EXERCISE PROMPT:
Go through the listing beneath and show each line containing the string "progress".

EXERCISE DATA:
--
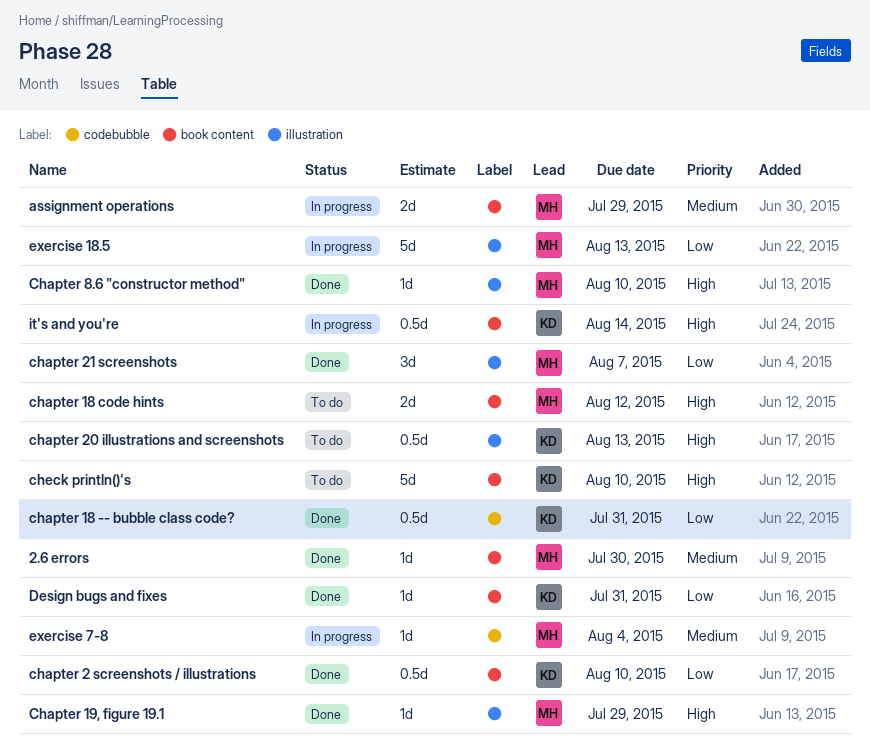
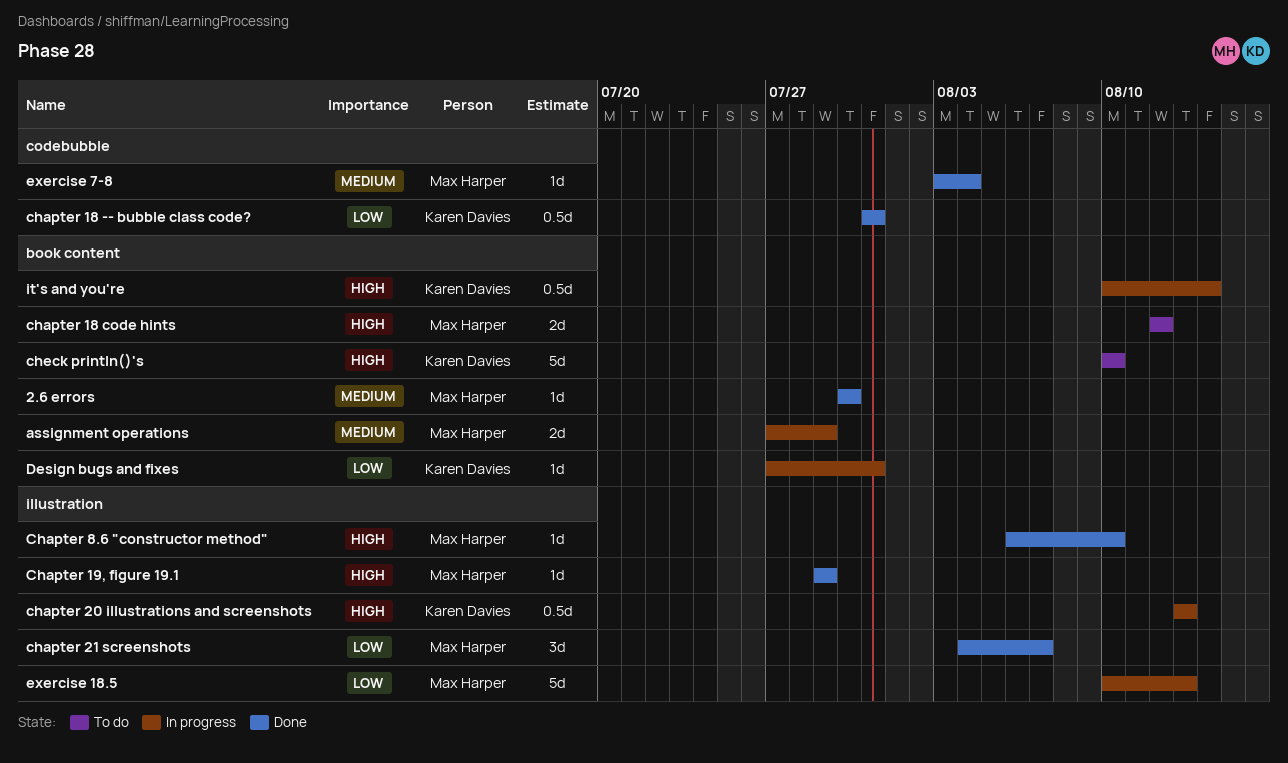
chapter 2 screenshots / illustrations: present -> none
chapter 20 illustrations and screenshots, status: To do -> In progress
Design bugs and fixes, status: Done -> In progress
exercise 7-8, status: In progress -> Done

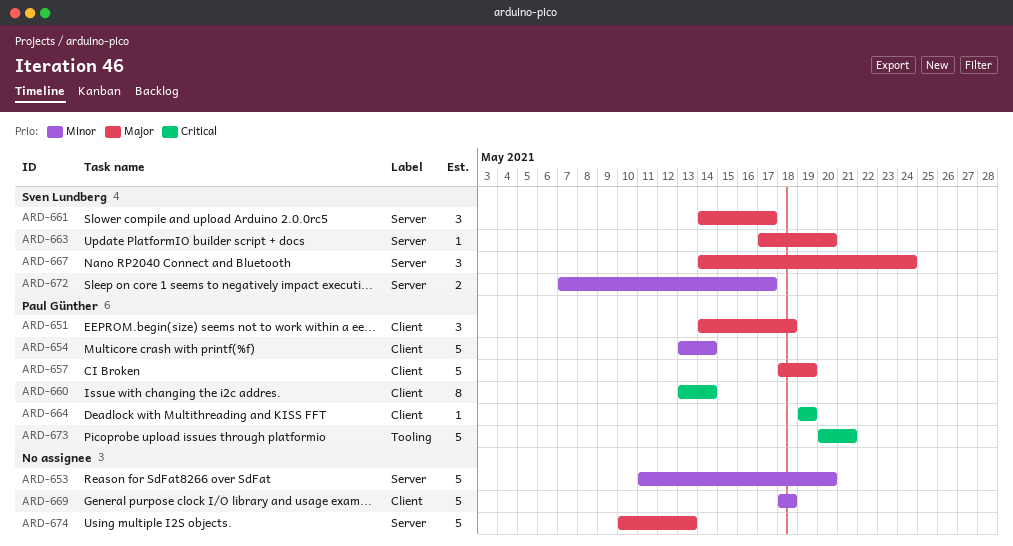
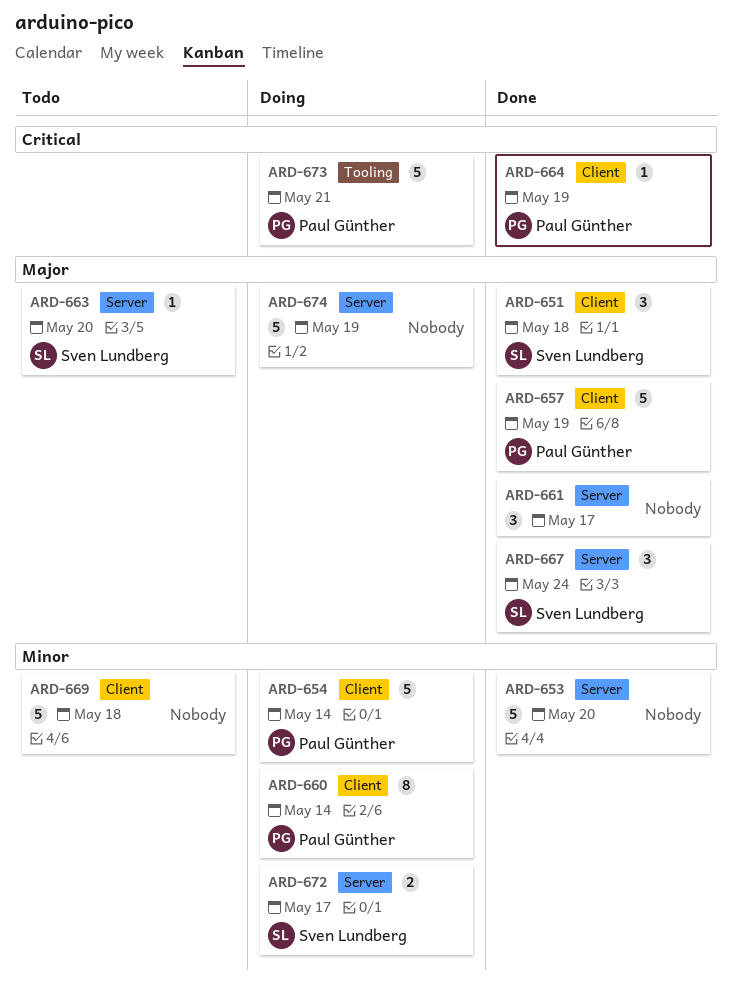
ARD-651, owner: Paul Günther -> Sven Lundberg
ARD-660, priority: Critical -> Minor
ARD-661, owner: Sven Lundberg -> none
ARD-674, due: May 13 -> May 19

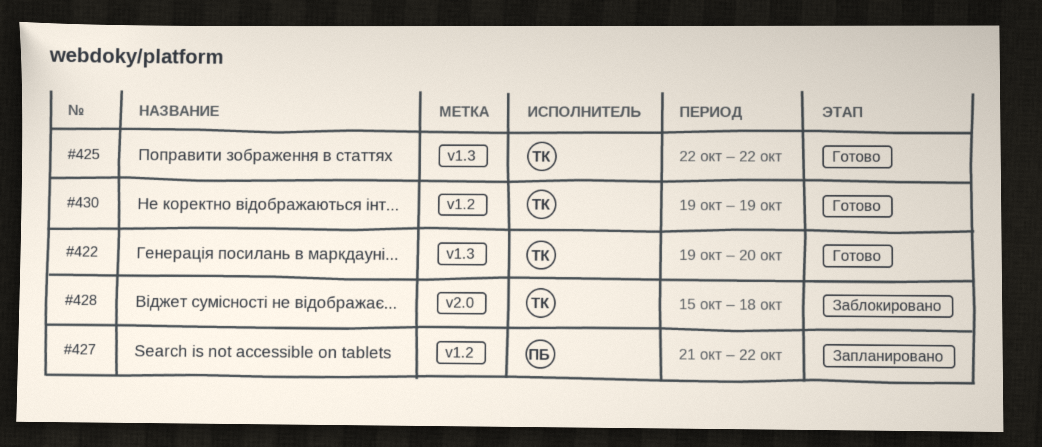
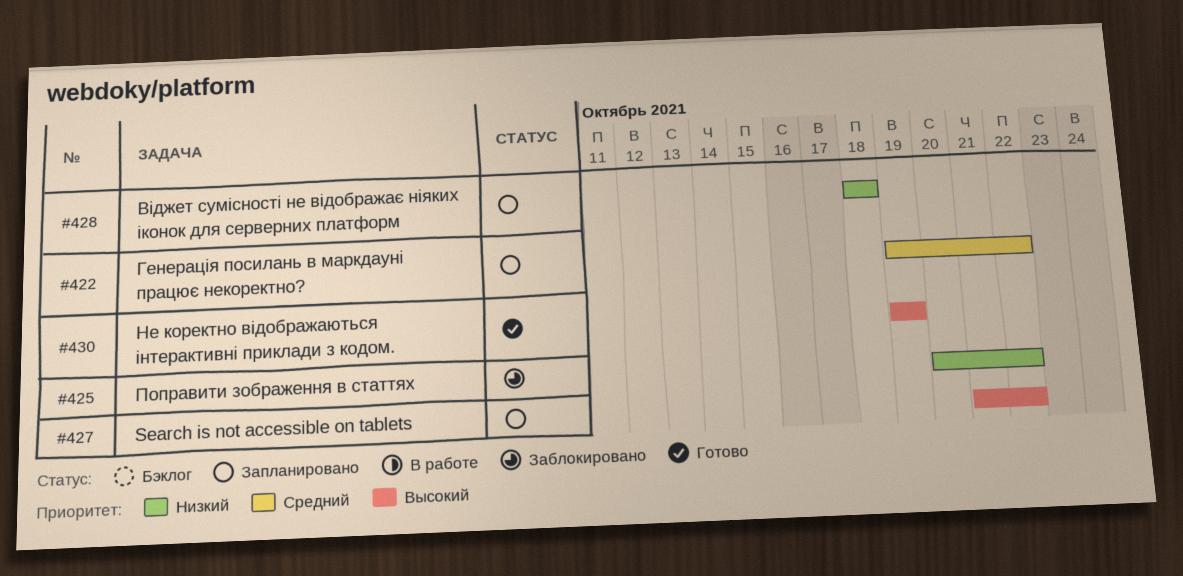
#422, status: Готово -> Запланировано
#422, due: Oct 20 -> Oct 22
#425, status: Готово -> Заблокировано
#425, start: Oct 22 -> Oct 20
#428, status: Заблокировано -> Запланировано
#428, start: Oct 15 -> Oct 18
--
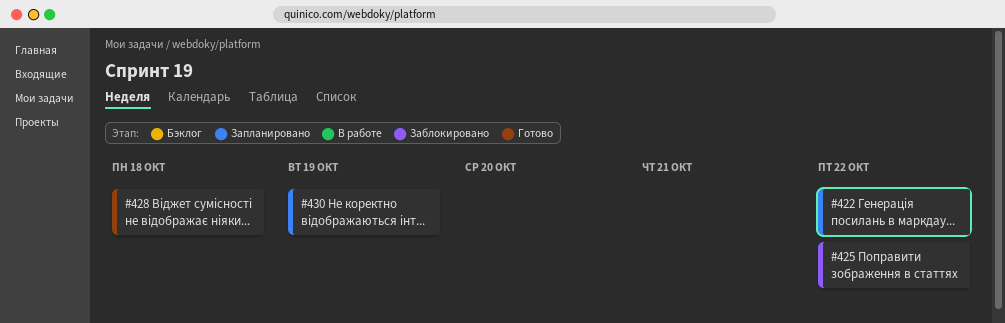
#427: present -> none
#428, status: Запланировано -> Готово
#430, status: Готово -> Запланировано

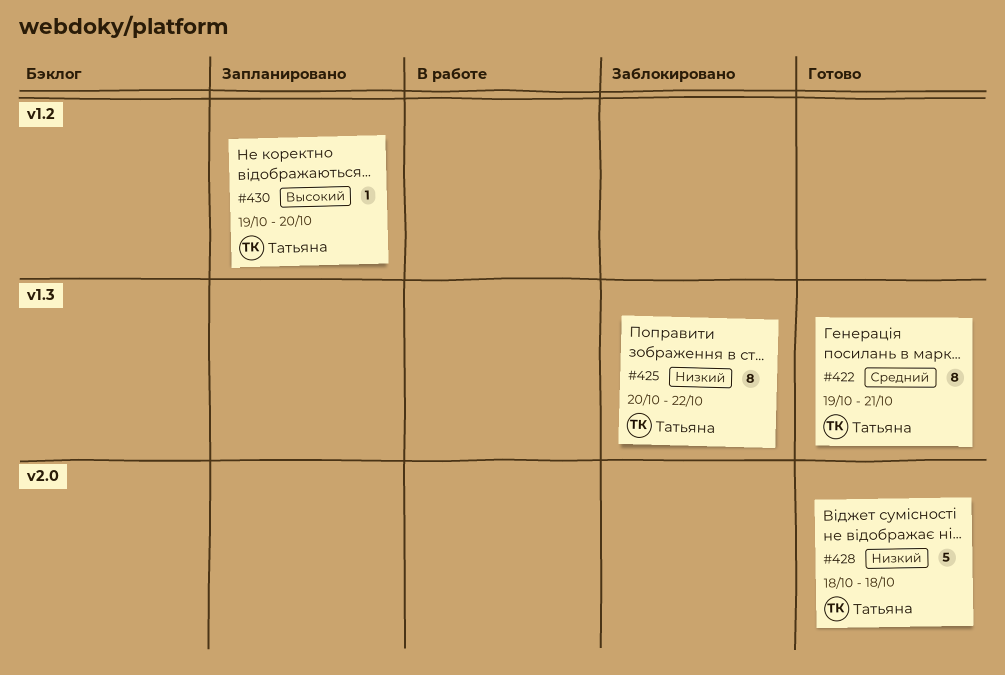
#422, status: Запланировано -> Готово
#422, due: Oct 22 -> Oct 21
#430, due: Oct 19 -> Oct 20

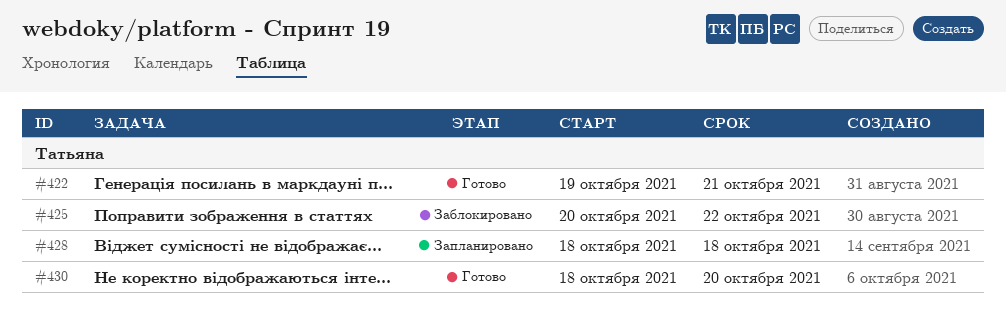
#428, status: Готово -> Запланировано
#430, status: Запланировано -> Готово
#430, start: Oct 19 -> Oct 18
--
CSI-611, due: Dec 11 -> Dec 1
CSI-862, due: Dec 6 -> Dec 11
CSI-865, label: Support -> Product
--
OUTPUT BELOW:
chapter 20 illustrations and screenshots, status: To do -> In progress
Design bugs and fixes, status: Done -> In progress
exercise 7-8, status: In progress -> Done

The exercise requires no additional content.